世界中の驚異の瞬間を捉えるため、ロータリー会員がカメラを構えたその先には何が写ったのでしょうか  

写真史上最も記憶に残る一枚についてのストーリです。パリのサン・ラザール駅の後ろで、男が大きな水たまりを飛び越えようとしています。彼は決して向こう岸までたどり着くことはできませんが、水面に着地する直前のその一瞬、彼は空中に浮かび上がり、水面に映る彼の交差した足が映し出されています。これを捉えた写真家は決定的瞬間だと思いましたが、そのようなタイトルにはしませんでした 

1952年、フランスの写真家アンリ・カルティエ・ブレッソンは、自身の作品集を『Images à la Sauvette(逃げ去るイメージ)』というタイトルで出版しました。アメリカの出版社は、そのタイトルが気に入らず、代わりに、本書の序文に17世紀の回想録作家、レツ枢機卿のエピグラフを採用しました:「この世に、決定的な瞬間を持たないものは何一つない」

□ □ □ □ □ □ □

作業内容 >>
a – カルティエ・ブレッソンの写真をめぐる文章では、アメリカの出版社は本書の序文に誰のエピグラフを採用しましたか。
b – カルティエ・ブレッソンの写真をめぐる文章を、最後の文の後から書き継いでください。

元データ >>
□ □ □ □ □ □ □

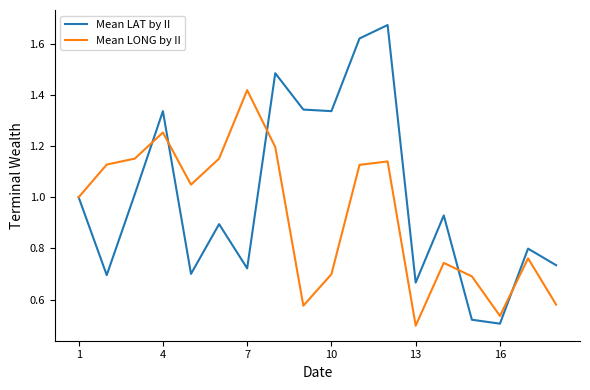

Which series has the largest total across all categories?

Mean LAT by II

□ □ □ □ □ □ □

回答一覧 >>
a – 17世紀の回想録作家、レツ枢機卿のエピグラフです。

b –
カルティエ・ブレッソンは、特にそのフレーズが彼を代表するようになってしまったため、英語のタイトル『The Decisive Moment(決定的瞬間)』を好みませんでした。しかし、それは彼がほかの場所で述べた「写真とは、一瞬にして永遠を捉えることができる」という言葉を正確に反映していました。そして、このフレーズは世代を越えて写真家たちの指針となったのです。その中には、今年の写真コンテストで取り上げられたロータリアンたちも含まれるかもしれません。アドリア海の赤い屋根の町の上空に水柱が渦巻く様子、中西部の祭りで大きな火花が散る瞬間、ボツワナの泥沼を跳び越える白い牙のイボイノシシなど。

これらはすべて「決定的瞬間」です。 

カルティエ・ブレッソンはまた、「人間の顔の表情よりも儚いものとは何だろうか」と問いました。その答えは、今年の「世界を変える行動人」部門の受賞作品をご覧ください。2人のロータリアンが調和の崇高な瞬間を共有している様子です。フランス人写真家がそのような瞬間を明確に表現したように、生きる行為そのものが生命として捉えられた瞬間です。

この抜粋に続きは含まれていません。